From the start of the data through the line containing "(más) a los fans", swap each "Sterne" for "Punkte". Reproduce those lines with everything else left unchanged.

BEGIN Supplied data

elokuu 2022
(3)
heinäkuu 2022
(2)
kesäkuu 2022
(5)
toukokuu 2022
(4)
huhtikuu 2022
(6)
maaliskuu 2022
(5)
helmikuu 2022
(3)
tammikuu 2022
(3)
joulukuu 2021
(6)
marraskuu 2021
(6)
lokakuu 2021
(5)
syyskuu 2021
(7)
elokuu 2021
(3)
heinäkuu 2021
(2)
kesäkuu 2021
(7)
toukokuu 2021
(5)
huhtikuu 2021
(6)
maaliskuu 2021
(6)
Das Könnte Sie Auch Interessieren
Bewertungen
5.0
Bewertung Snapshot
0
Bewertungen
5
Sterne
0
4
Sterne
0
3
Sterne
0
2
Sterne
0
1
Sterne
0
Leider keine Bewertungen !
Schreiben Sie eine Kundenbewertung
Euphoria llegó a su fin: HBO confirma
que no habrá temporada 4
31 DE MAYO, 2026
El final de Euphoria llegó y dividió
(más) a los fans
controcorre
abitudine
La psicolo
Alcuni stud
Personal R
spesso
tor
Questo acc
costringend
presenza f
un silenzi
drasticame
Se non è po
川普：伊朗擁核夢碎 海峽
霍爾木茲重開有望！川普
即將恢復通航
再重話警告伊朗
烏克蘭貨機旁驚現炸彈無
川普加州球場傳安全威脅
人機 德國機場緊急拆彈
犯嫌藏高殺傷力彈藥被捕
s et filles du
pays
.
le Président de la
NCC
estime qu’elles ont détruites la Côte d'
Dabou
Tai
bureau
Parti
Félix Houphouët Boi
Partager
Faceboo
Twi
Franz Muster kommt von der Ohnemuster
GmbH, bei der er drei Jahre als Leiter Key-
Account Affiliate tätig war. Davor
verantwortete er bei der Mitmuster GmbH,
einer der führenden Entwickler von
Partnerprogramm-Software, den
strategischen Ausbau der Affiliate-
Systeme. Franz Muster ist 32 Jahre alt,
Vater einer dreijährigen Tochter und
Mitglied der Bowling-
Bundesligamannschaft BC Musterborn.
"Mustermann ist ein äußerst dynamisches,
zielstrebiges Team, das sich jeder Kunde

END Supplied data

Task answer:
elokuu 2022
(3)
heinäkuu 2022
(2)
kesäkuu 2022
(5)
toukokuu 2022
(4)
huhtikuu 2022
(6)
maaliskuu 2022
(5)
helmikuu 2022
(3)
tammikuu 2022
(3)
joulukuu 2021
(6)
marraskuu 2021
(6)
lokakuu 2021
(5)
syyskuu 2021
(7)
elokuu 2021
(3)
heinäkuu 2021
(2)
kesäkuu 2021
(7)
toukokuu 2021
(5)
huhtikuu 2021
(6)
maaliskuu 2021
(6)
Das Könnte Sie Auch Interessieren
Bewertungen
5.0
Bewertung Snapshot
0
Bewertungen
5
Punkte
0
4
Punkte
0
3
Punkte
0
2
Punkte
0
1
Punkte
0
Leider keine Bewertungen !
Schreiben Sie eine Kundenbewertung
Euphoria llegó a su fin: HBO confirma
que no habrá temporada 4
31 DE MAYO, 2026
El final de Euphoria llegó y dividió
(más) a los fans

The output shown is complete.